Collection Metadata Corruption After Unclean Shutdown

critical
reliabilityUpdated Mar 2, 2026

Chroma's SQLite metadata store is vulnerable to corruption if the process terminates abnormally (crash, SIGKILL, power loss) during a write transaction. Corruption manifests as collection initialization failures, missing collections, inconsistent vector counts, or foreign key constraint violations. This is more likely in embedded deployments without WAL mode enabled.

Technologies:
How to detect:

Collection operations fail after unclean process termination (OOM kill, crash, forced shutdown).

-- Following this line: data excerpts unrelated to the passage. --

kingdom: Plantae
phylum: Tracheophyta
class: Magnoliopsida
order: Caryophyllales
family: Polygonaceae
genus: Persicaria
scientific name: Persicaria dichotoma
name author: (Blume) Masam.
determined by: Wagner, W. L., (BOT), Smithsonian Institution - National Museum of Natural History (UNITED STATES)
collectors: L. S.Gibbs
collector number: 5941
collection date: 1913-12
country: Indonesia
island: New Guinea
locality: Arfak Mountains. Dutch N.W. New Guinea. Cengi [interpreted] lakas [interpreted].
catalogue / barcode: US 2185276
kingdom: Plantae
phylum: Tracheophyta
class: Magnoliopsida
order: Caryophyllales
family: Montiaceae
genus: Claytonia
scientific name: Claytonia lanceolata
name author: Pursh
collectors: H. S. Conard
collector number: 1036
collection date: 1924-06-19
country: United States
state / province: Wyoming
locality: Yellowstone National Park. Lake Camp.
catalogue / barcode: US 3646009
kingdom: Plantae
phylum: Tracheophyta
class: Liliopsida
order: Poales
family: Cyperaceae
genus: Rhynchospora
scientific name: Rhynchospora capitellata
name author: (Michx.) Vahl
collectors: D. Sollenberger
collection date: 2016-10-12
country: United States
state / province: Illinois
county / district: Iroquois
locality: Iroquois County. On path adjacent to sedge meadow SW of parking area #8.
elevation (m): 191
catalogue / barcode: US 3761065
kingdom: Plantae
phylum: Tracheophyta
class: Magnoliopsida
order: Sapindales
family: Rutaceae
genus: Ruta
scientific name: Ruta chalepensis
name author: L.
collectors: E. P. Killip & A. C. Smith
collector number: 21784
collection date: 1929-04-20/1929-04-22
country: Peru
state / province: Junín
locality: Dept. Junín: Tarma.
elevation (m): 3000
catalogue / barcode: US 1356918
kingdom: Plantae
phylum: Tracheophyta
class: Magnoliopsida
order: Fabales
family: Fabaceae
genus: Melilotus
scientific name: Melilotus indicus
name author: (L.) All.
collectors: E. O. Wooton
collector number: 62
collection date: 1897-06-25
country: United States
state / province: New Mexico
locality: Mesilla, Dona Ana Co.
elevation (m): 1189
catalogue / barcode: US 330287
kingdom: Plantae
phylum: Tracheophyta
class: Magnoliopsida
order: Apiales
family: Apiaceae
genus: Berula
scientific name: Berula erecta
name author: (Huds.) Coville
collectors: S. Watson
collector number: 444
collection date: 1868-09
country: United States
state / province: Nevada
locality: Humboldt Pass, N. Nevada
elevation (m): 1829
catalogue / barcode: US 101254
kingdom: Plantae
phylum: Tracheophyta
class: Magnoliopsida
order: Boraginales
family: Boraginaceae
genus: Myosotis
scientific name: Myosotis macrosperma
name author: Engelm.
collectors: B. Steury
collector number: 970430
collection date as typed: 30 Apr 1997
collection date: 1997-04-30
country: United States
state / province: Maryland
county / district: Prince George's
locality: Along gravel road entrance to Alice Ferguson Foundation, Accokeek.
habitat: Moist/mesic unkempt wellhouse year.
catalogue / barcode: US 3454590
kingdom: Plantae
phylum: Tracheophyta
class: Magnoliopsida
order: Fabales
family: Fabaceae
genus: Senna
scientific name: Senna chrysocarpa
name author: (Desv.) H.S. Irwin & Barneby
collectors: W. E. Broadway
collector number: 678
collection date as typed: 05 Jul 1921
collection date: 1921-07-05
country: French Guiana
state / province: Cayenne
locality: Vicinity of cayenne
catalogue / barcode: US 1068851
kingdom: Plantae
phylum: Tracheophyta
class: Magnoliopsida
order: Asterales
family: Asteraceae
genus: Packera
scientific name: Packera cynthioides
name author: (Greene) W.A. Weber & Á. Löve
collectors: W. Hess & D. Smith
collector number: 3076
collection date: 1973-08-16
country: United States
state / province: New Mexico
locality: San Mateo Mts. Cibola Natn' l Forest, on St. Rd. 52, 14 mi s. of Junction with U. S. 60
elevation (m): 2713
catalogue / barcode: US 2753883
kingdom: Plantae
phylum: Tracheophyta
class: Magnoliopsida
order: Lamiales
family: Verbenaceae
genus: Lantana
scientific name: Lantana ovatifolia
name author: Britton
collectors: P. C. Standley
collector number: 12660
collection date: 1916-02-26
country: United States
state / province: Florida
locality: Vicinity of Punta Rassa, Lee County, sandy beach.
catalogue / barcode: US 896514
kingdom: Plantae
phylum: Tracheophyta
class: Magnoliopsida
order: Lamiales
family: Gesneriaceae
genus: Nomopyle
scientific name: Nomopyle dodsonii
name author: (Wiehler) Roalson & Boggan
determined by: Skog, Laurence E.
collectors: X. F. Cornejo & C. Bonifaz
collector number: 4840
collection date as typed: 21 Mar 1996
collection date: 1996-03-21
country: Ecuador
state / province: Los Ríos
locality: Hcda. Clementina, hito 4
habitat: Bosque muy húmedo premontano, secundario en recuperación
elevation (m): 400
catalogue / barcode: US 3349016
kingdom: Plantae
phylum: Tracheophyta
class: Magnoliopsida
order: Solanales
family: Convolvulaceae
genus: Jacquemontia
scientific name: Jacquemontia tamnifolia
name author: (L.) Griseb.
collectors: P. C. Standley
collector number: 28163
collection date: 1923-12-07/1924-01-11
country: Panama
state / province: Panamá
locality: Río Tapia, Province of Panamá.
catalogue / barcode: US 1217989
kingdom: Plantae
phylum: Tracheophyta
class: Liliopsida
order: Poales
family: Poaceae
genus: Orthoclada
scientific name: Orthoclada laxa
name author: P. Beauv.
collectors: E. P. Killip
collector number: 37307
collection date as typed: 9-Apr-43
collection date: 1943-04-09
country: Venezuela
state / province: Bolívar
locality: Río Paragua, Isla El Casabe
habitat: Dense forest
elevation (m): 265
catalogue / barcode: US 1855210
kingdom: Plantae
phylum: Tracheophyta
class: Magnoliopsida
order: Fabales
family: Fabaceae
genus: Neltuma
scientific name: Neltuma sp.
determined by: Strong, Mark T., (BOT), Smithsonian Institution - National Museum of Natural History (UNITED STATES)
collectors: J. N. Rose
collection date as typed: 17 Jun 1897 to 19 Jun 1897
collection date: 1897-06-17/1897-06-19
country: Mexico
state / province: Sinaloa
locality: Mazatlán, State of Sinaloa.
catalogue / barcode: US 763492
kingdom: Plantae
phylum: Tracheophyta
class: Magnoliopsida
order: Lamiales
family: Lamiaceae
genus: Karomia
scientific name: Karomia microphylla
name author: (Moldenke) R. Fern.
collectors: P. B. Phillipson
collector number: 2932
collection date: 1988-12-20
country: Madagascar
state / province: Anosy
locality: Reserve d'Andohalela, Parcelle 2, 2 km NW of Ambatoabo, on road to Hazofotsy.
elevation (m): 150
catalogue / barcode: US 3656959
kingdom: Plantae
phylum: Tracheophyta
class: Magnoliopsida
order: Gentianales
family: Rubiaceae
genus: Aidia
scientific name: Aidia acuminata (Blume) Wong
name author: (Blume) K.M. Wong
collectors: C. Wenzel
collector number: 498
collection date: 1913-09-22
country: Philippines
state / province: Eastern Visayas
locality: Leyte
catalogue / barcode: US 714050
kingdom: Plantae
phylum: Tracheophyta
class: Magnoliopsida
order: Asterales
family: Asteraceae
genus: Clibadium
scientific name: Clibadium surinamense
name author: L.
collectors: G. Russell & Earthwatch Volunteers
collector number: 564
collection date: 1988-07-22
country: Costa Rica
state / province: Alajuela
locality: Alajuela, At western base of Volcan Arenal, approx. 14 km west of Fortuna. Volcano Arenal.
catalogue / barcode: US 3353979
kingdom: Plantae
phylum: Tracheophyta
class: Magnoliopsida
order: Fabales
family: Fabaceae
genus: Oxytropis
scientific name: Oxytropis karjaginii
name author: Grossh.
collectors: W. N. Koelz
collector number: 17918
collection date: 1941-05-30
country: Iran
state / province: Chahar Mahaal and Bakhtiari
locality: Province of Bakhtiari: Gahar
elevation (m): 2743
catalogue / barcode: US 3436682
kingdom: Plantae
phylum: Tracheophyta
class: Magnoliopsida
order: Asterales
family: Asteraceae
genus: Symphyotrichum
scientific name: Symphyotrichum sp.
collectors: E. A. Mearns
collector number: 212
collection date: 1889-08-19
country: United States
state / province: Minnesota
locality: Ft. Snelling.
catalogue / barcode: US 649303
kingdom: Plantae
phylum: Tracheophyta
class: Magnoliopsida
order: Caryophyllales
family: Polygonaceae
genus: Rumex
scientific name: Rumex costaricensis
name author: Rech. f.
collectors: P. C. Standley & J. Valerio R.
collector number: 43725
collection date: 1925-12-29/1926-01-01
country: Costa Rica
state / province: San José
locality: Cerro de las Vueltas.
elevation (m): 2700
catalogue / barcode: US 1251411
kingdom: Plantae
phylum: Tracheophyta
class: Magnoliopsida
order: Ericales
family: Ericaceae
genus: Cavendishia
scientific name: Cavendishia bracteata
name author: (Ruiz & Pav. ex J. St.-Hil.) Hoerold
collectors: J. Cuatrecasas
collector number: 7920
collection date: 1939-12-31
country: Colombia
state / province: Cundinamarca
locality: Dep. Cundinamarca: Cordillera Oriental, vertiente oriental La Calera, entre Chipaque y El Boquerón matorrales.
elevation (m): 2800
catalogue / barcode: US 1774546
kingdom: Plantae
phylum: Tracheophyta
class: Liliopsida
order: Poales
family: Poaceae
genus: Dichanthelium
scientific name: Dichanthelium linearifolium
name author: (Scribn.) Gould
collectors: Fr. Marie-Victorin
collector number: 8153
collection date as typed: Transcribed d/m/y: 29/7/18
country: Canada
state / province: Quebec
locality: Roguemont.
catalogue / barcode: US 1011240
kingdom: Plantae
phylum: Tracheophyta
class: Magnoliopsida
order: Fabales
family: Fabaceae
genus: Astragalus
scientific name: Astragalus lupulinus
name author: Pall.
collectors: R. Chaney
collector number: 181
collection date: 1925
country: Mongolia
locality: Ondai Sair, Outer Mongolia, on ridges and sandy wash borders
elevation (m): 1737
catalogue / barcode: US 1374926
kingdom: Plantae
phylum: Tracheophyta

Errors include 'database disk image is malformed', 'no such table', foreign key violations, or collections appearing empty despite prior data. SQLite integrity_check fails.

Recommended action:

1. Detect corruption: Run SQLite integrity check on startup: `sqlite3 chroma.db 'PRAGMA integrity_check;'`. Check for error patterns in logs indicating database issues. 2. Prevent: Enable SQLite WAL (Write-Ahead Logging) mode which provides better crash resilience: `PRAGMA journal_mode=WAL;`. Ensure graceful shutdown procedures (handle SIGTERM, not SIGKILL). Implement regular backups. 3. Recover: If corruption detected, restore from latest backup. If no backup, attempt SQLite recovery: `sqlite3 chroma.db '.recover' | sqlite3 recovered.db`, then validate recovered data. 4. Re-initialize: If recovery fails, delete corrupted database and rebuild collections from source data. 5. Monitoring: Track unclean shutdowns (OOM kills, crashes), integrity check results on startup, backup recency. Alert on any corruption detection.